# Resignation



## WesternMassCop42069 (May 25, 2021)

Good evening,

today, I received an offer from a full time fire department. Iam currently in year one of my civil service contract with my local police department as a full-time officer. The problem is, the FD job would be starting September 6th. Would I be screwing the department giving only a 2 weeks notice? Need honest and upfront answers. Thank you in advance


----------



## DPH1992 (Mar 29, 2019)

Depends on the size of the department. If you’re one of only 2 or 3 officers on a single shift then I’d say yeah you’re putting them in a tough spot. But, the civil service list will be established on September 1st, so they could sort it out relatively soon.


----------



## WesternMassCop42069 (May 25, 2021)

DPH1992 said:


> Depends on the size of the department. If you’re one of only 2 or 3 officers on a single shift then I’d say yeah you’re putting them in a tough spot. But, the civil service list will be established on September 1st, so they could sort it out relatively soon.


Yes sir,we run minimum of 2 officers up to 5 per shift. I wish I had more notice before the new job would have started


----------



## CCCSD (Jul 30, 2017)

What is best for YOU?


----------



## EUPD377 (Jan 30, 2020)

I you need to consider what is right for you first and foremost. Ultimately, you’re looking to leave for a reason and you clearly believe the fire job is what will make you happier (and I can’t blame you at the moment, honestly).

When I left my last agency, they were in a tough spot. It was a small department that was supposed to have 21 officers, with a minimum one sergeant and two patrol officers per patrol shift. I got offered a job at the department that had been my dream agency basically since I got into LE, but my old department was down to 13 officers, with only a sergeant and an officer on most shifts. I knew the department was going to have to pull people from other roles to fill my patrol position, but ultimately I considered what was best for me and my family first and foremost, and I knew I had to leave even though it created a little bit of difficulty for the agency.

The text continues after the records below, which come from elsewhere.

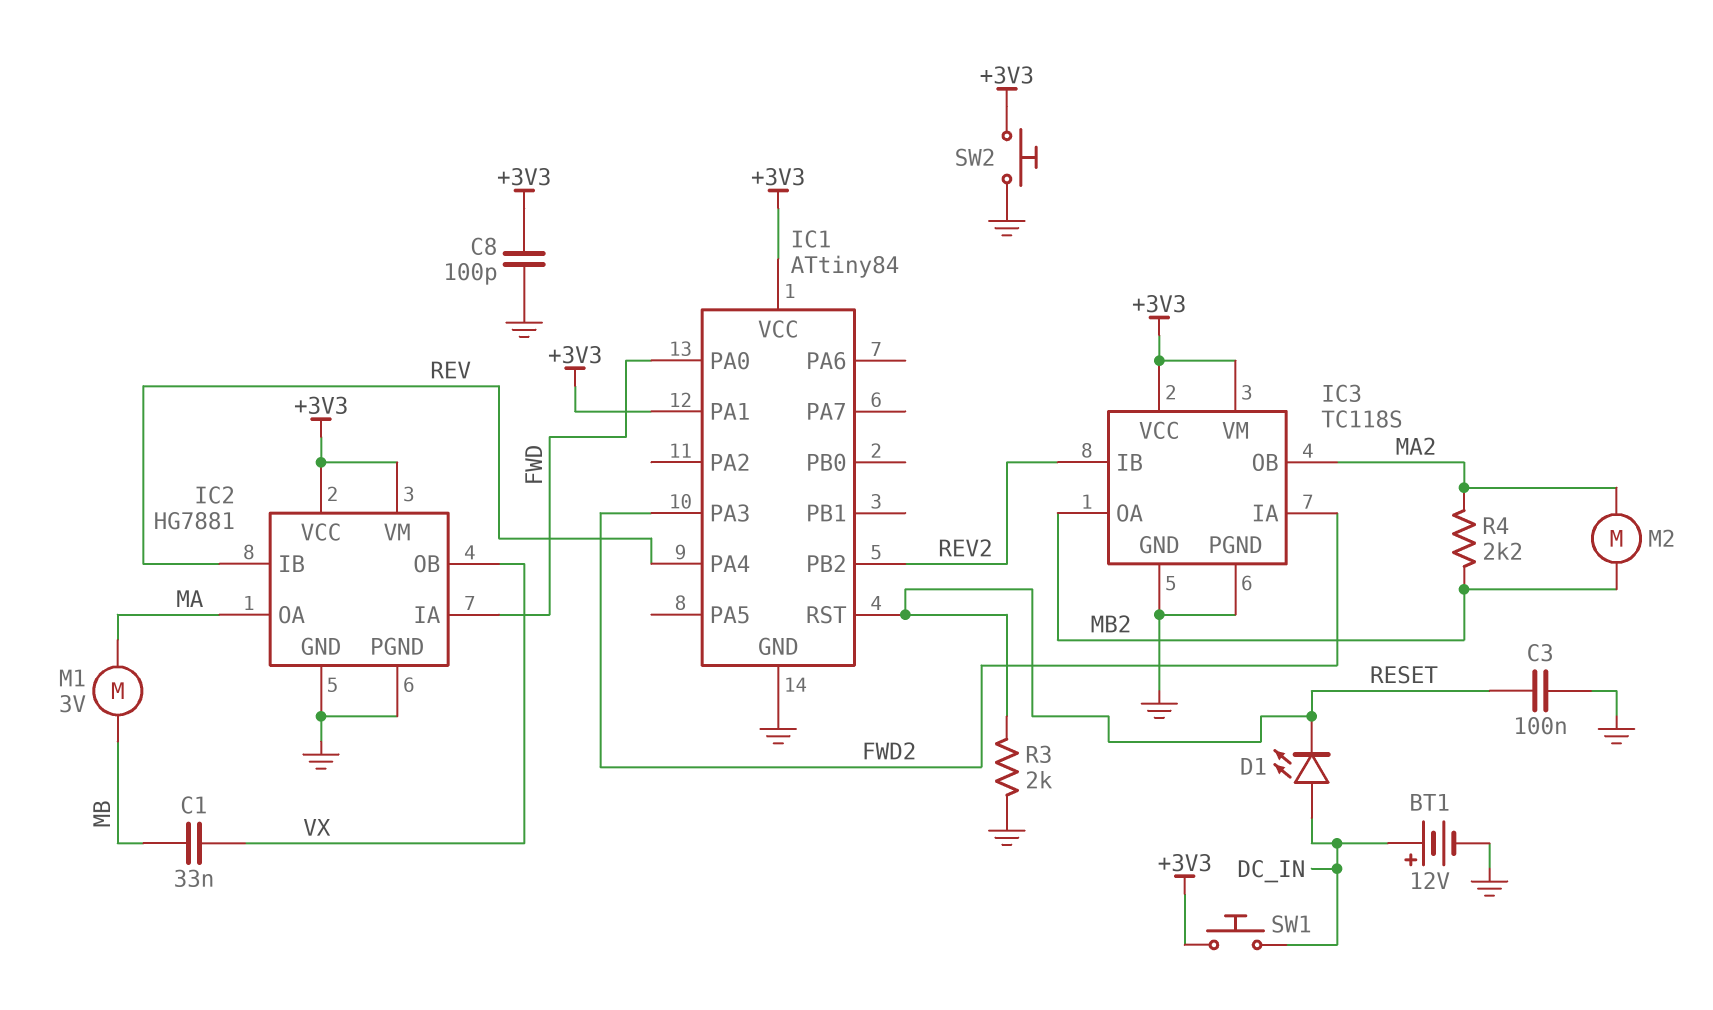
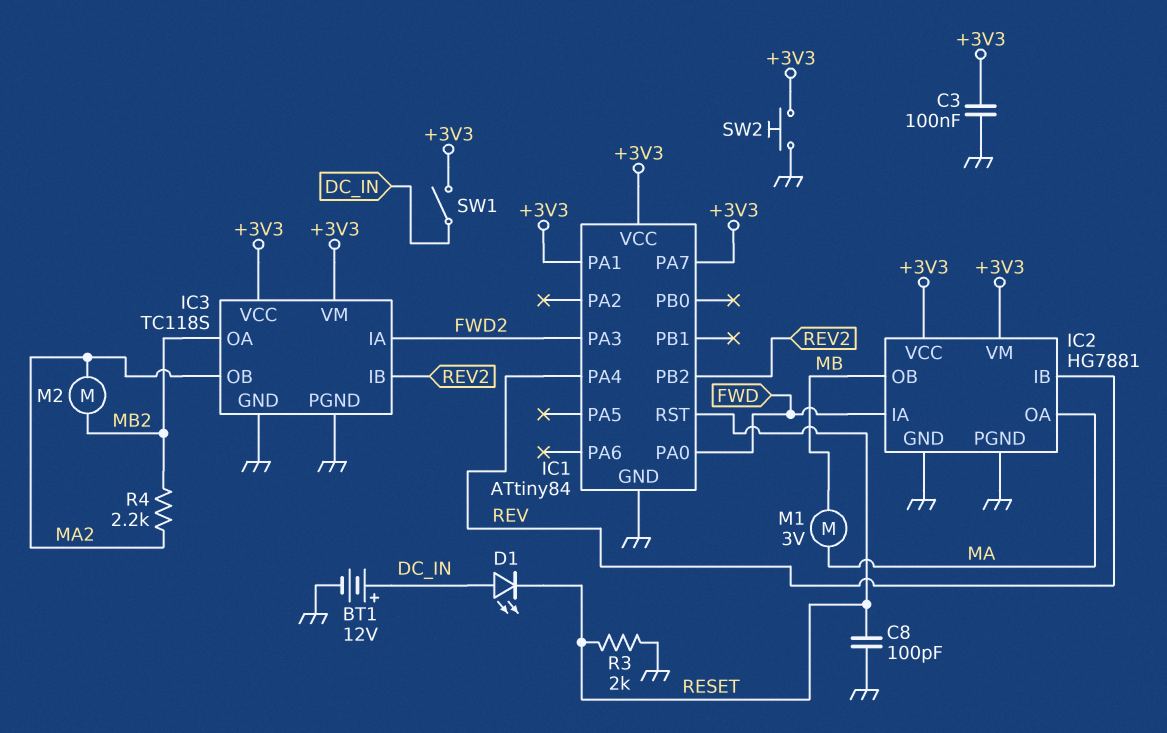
C1: 33nF (MB, VX) -> none
C3: 100nF (GND, RESET) -> 100nF (+3V3, GND)
C8: 100pF (+3V3, GND) -> 100pF (GND, RESET)
IC1 pin PA7: none -> +3V3
IC2 pin OB: VX -> MB
SW1: button (+3V3, DC_IN) -> switch (+3V3, DC_IN)

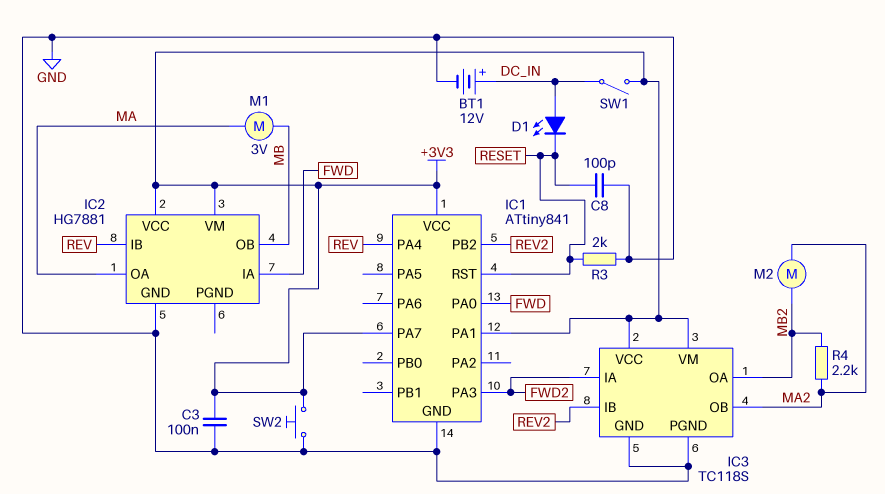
IC1: ATtiny84 -> ATtiny841
IC2 pin PGND: GND -> none

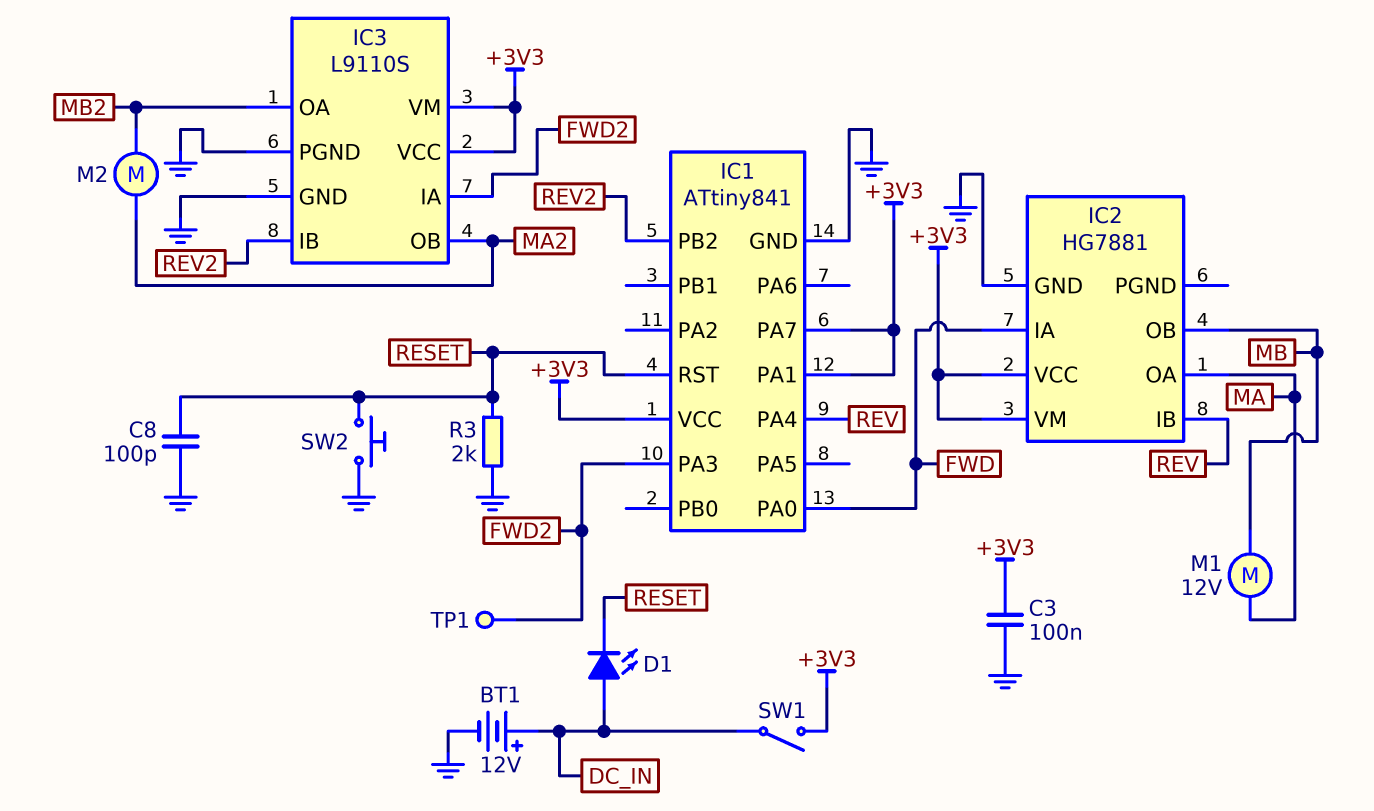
IC3: TC118S -> L9110S
M1: motor 3V (MA, MB) -> motor 12V (MA, MB)
R4: 2.2k (MA2, MB2) -> none
SW2: button (+3V3, GND) -> button (GND, RESET)
TP1: none -> test point (FWD2)

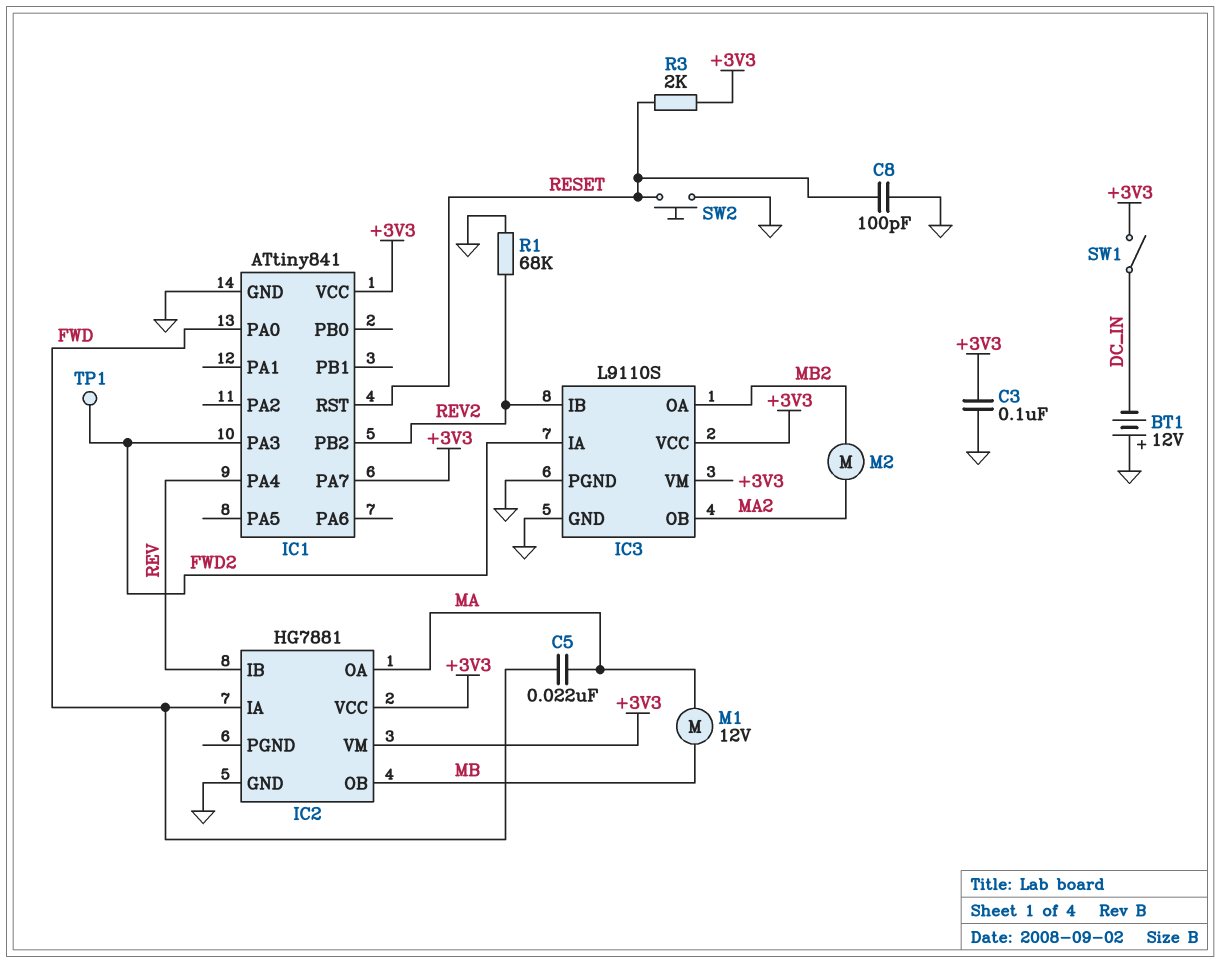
BT1: 12V (plus DC_IN, minus GND) -> 12V (plus GND, minus DC_IN)
C5: none -> 22nF (FWD, MA)
D1: LED (A DC_IN, K RESET) -> none
IC1 pin PA1: +3V3 -> none
R1: none -> 68k (GND, REV2)
R3: 2k (GND, RESET) -> 2k (+3V3, RESET)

I’ve never regretted that decision, and I know I would have regretted it every day if I turned down my dream department. I’m happy to go to work every day now, and I just wouldn’t have that at my old job.

The department will be able to figure it out. They might be in a tough spot for a bit, but they will find a way to make things work. The number one concern needs to be YOU and what you want. Don’t turn down a job that will make you happy because you’re worried about your former employers logistical situation with getting your job filled.


----------



## HigherEDLawman (Aug 18, 2021)

Ultimately, up to you. I believe that it comes down to personal decisions. What's best for you, but also do consider what's best for your current department as you probably have built relationships with fellow officers. Most guys will understand and welcome the overtime.


----------



## WMA7787 (May 4, 2014)

Two weeks is standard. Take the job, Your department will survive.


----------



## PO83 (Aug 18, 2021)

It may put them in a tough spot but you gotta look out for yourself. You guys sound like smaller department so you're probably a lot closer with alot of the guys you work with but at the end of the day you're just a number to them.


----------



## PartnerInCrimeCo (Dec 16, 2017)

WesternMassCop42069 said:


> Good evening,
> 
> today, I received an offer from a full time fire department. Iam currently in year one of my civil service contract with my local police department as a full-time officer. The problem is, the FD job would be starting September 6th. Would I be screwing the department giving only a 2 weeks notice? Need honest and upfront answers. Thank you in advance


what department will be hiring when you’re gone lol I’m looking


----------



## mpd61 (Aug 7, 2002)

Better dead than red............


----------



## unexpo (Feb 6, 2017)

The department would screw you without even thinking twice about it if it benefitted them. So, yeah, I wouldn’t even worry about it for another second if you have to give less than a 2 weeks notice


----------